13 de abril de 2014

Breve comentário ao Acórdão nº 136/2005

       
       Na sequência de uma organização ambientalista ter visto ser indeferido pelo Tribunal Administrativo do Círculo de Lisboa, um requerimento de intimação do Primeiro-Ministro, com o intuito de ver facultada certidões relativas a um contrato celebrado entre o Estado Português e empresas do grupo B, com o objectivo de avaliar a incidência ambiental e concorrencial do projecto de implantação de uma unidade industrial em Esposende, a organização decidiu interpor recurso para o Tribunal Central Administrativo, no qual alegava a inconstitucionalidade dos artigos 10 da Lei 65/93, de 26 de Agosto (L.A.D.A - Lei de acesso a documentos da administração) e 13, nº 1 do DL 321/95, de 28 de Novembro, isto por entender que impunham reservas do direito à informação para além do consagrado no artigo 286, nº 2 da Constituição da República Portuguesa (CRP).
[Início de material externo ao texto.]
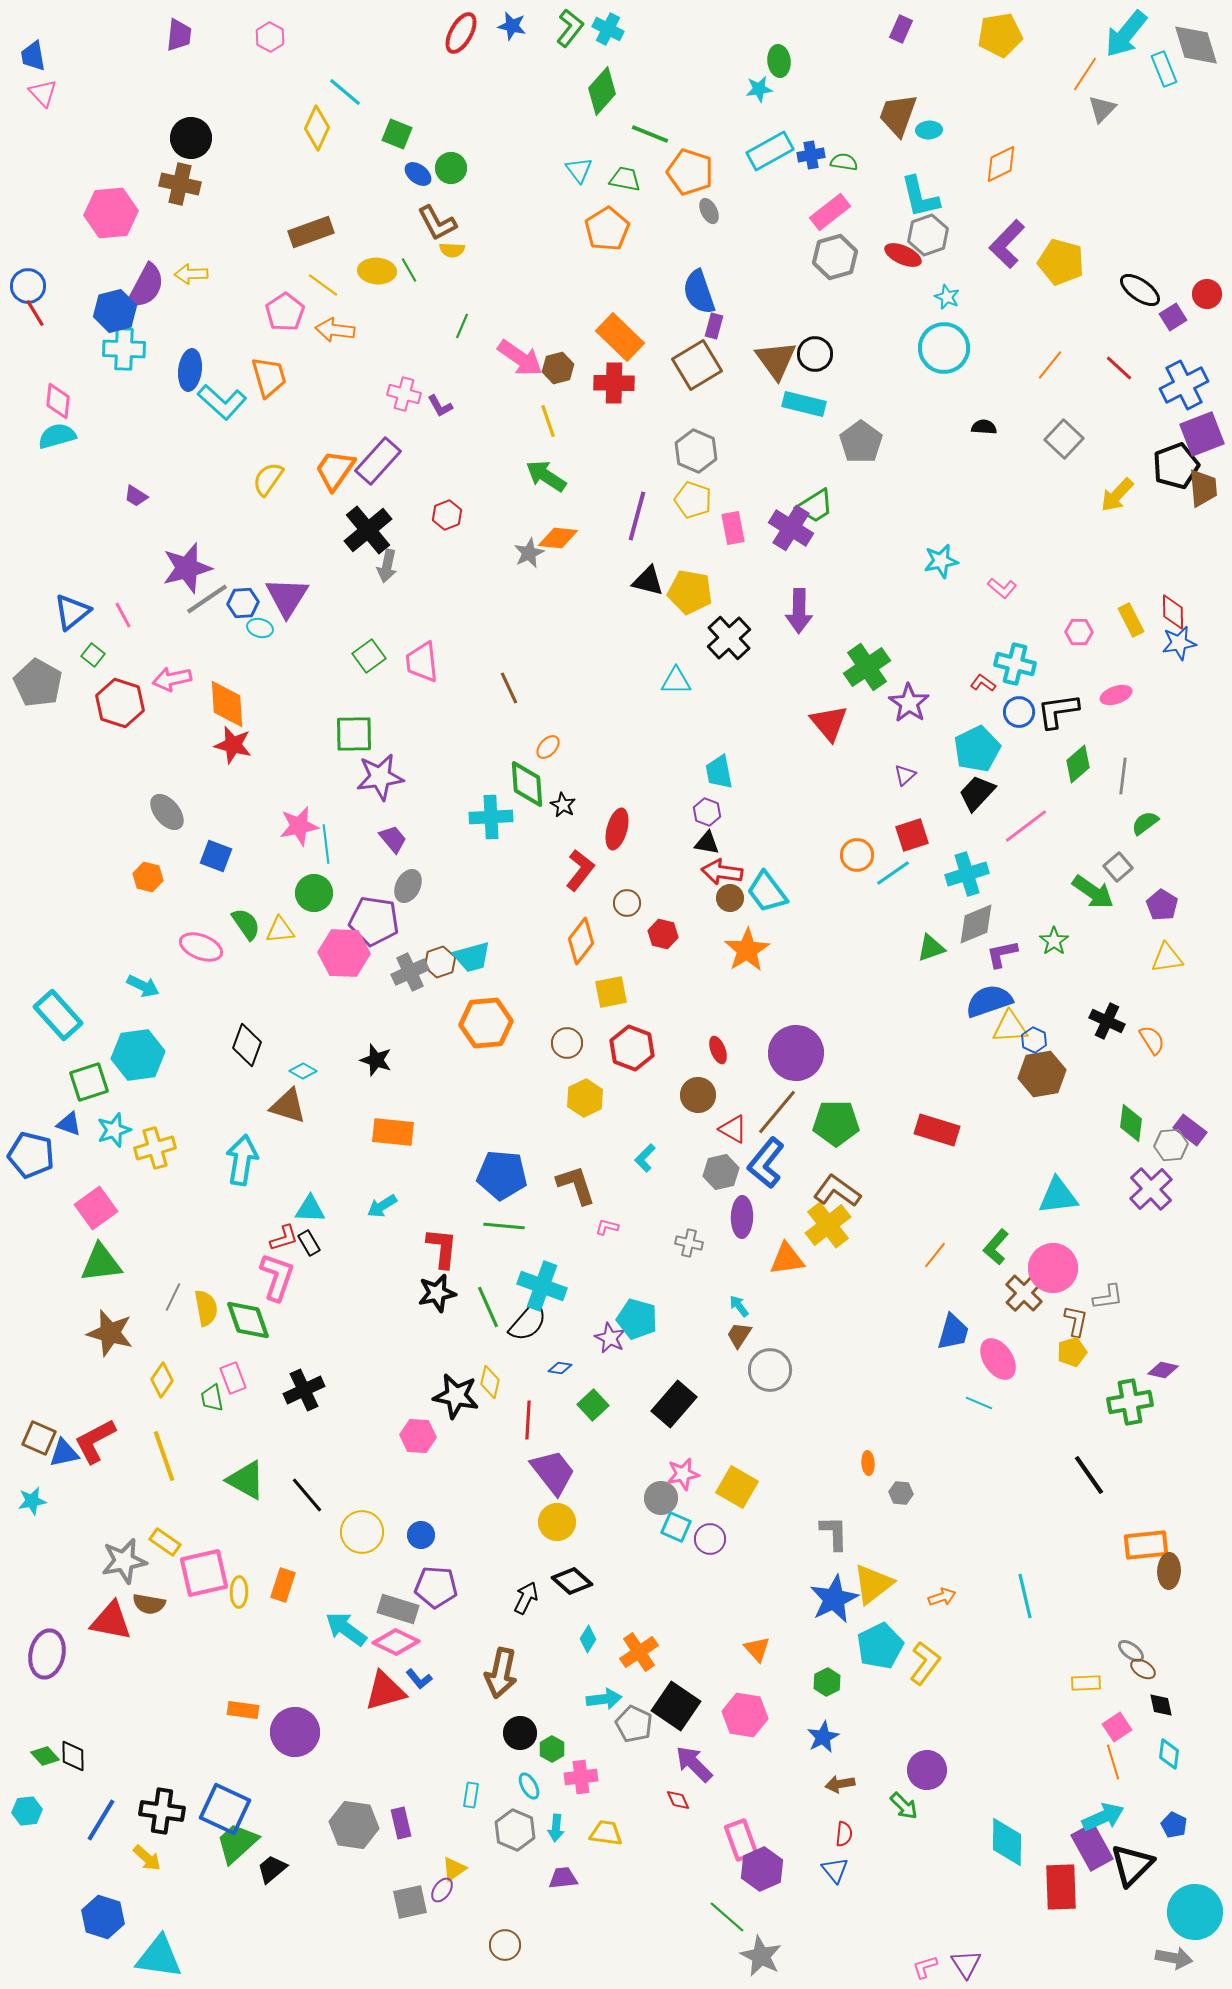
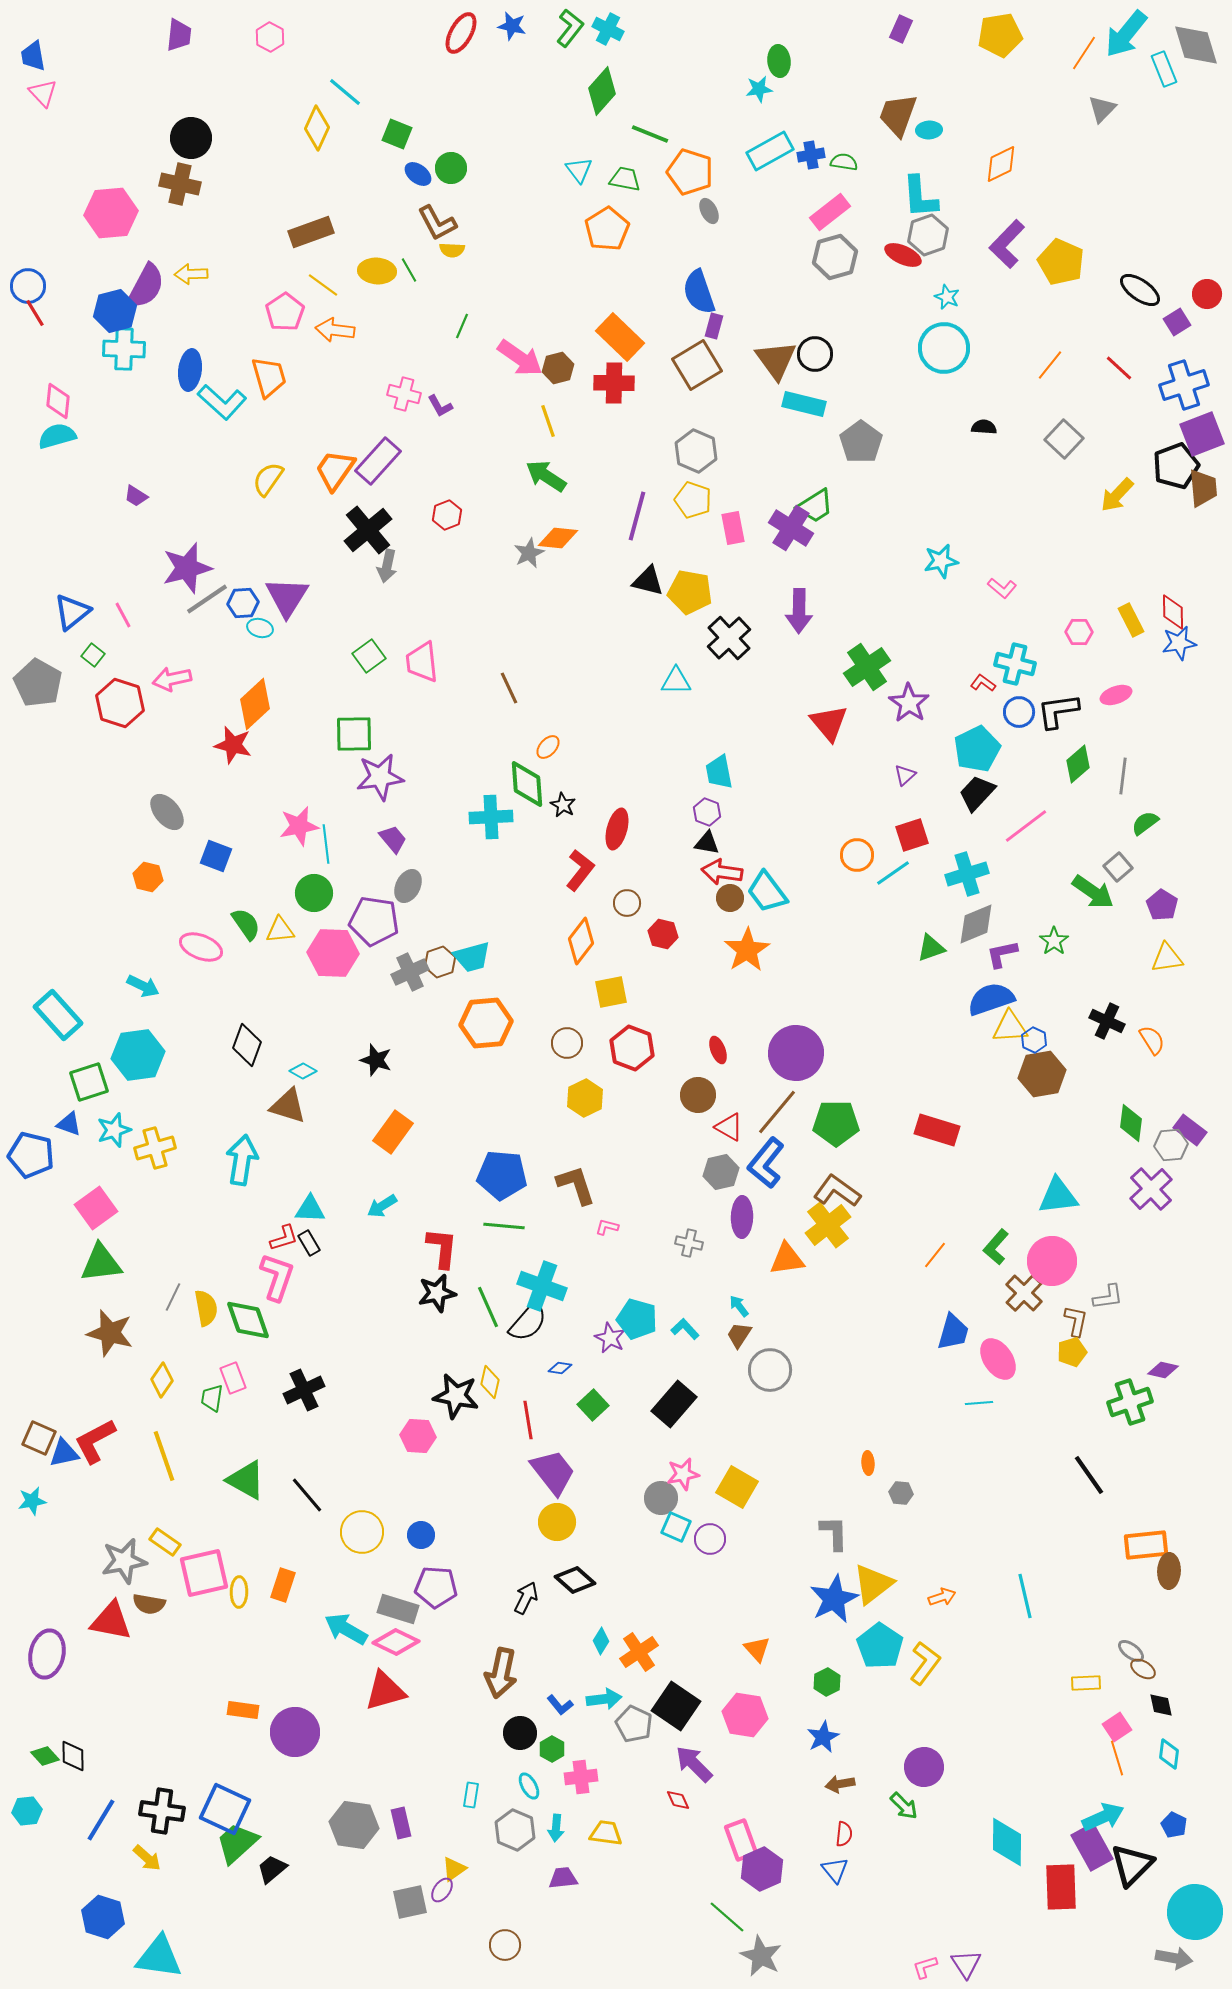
orange line at (1085, 74): moved 1 px left, 21 px up
cyan L-shape at (920, 197): rotated 9 degrees clockwise
yellow pentagon at (1061, 262): rotated 9 degrees clockwise
purple square at (1173, 317): moved 4 px right, 5 px down
blue cross at (1184, 385): rotated 9 degrees clockwise
orange diamond at (227, 704): moved 28 px right; rotated 51 degrees clockwise
pink hexagon at (344, 953): moved 11 px left
blue semicircle at (989, 1001): moved 2 px right, 2 px up
red triangle at (733, 1129): moved 4 px left, 2 px up
orange rectangle at (393, 1132): rotated 60 degrees counterclockwise
cyan L-shape at (645, 1158): moved 40 px right, 171 px down; rotated 92 degrees clockwise
pink circle at (1053, 1268): moved 1 px left, 7 px up
green trapezoid at (212, 1398): rotated 20 degrees clockwise
green cross at (1130, 1402): rotated 9 degrees counterclockwise
cyan line at (979, 1403): rotated 28 degrees counterclockwise
red line at (528, 1420): rotated 12 degrees counterclockwise
black diamond at (572, 1581): moved 3 px right, 1 px up
cyan arrow at (346, 1629): rotated 6 degrees counterclockwise
cyan diamond at (588, 1639): moved 13 px right, 2 px down
cyan pentagon at (880, 1646): rotated 12 degrees counterclockwise
blue L-shape at (419, 1679): moved 141 px right, 26 px down
orange line at (1113, 1762): moved 4 px right, 4 px up
purple circle at (927, 1770): moved 3 px left, 3 px up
O tribunal negou provimento ao recurso por entender que, estando em causa uma colisão entre o direito à informação e os direitos à propriedade e iniciativa privada, com o inerente segredo industrial e comercial, teria de considerar-se o artigo 10 da L.A.D.A. sendo que, só quando não exista lei é legítima a ponderação dos valores em conflito pelo intérprete.
       Desta maneira, a organização ambientalista recorreu para o Tribunal Constitucional, de modo a serem apreciadas as normas constantes dos artigos supra referidos.
O Tribunal Constitucional julgou os  referidos artigos não inconstitucionais, seguindo então decisões anteriores, nomeadamente o acórdão 254/99, na medida em que as restrições ao direito à informação, ainda que não resultassem directamente da letra do artigo 268, nº 2 da CRP, resultavam de preceitos cujos valores subjacentes, tal como o segredo comercial e industrial, gozariam de protecção igualmente. O Tribunal Constitucional entendeu assim que, toda e qualquer informação relacionada com o projecto estava sujeita ao dever de sigilo, sem fazer qualquer ponderação, contrariamente ao que já teria feito anteriormente, designadamente nos acórdãos 335/99 e 385/99.
Ora, é neste ponto que discordamos da decisão em causa. É entendimento unânime que todos os direitos fundamentais podem ser restringidos por outro direitos ou bens constitucionalmente protegidos, com os quais estejam em situação de conflito. Isto porque,  não é possível fazer-se uma previsão exaustiva de todas as realidades que possam, eventualmente, entrar em conflito. 
Visto que o ambiente consubstancia-se num interesse constitucionalmente protegido, era necessário, no caso sub judice, fazer-se uma ponderação casuística das realidades em questão. Não estando em causa um direito absoluto, podem existir restrições para além das constantes do artigo 268, nº 2 da CRP, ainda assim essas restrições não podem ser arbitrárias. O caso em análise necessitava de uma ponderação dos valores em causa, o que não foi feito pelo Tribunal Constitucional, violando-se assim, os princípios da proporcionalidade, adequação e necessidade, previsto no artigo 18, nº 2 da CRP.
     Mais dois pontos que consideramos relevantes e que não foram atendidos pelo tribunal. Em primeiro lugar, para garantir uma correcta defesa e preservação do ambiente, bem como uma maior legitimidade respeitante à actuação administativa, é fulcral garantir o acesso è informação ambiental e, em segundo lugar, o facto de o princípio da prevenção ambiental reclamar uma actuação ex ante, o que torna o acesso a informação essencial.
   Parece-nos também que o Tribunal Constitucional deveria ter atendido à Convenção Aarhus, a qual, entre outras matérias, propõe uma garantia de acesso ao público à informação sobre ambiente. Isto porque, Portugal tornou-se parte em 2003 e, devia ter sido considerada a especialidade do direito à informação ambiental.
Em jeito de conclusão, importa referir que, nos dias de hoje, pensamos que esta decisão teria sido diferente, visto que, a Lei 19/2006 de 12 de Junho (L.A.I.A - Lei de acesso à informação sobre ambiente) veio introduzir alterações significativas. No caso analisado, teríamos de atender ao artigo 11, nº 6, alínea d), sendo que o pedido de acesso à informação poderia ser negado se prejudicasse a confidencialidade de informações comerciais ou industriais. Mas, ainda assim, teríamos de atender também aos números 7 e 8 do artigo 11, sendo que, o referido nº 6 não justifica toda e qualquer restrição, havendo a necessidade de uma interpretação restritiva dos fundamentos do indeferimento, com base num juízo de proporcionalidade.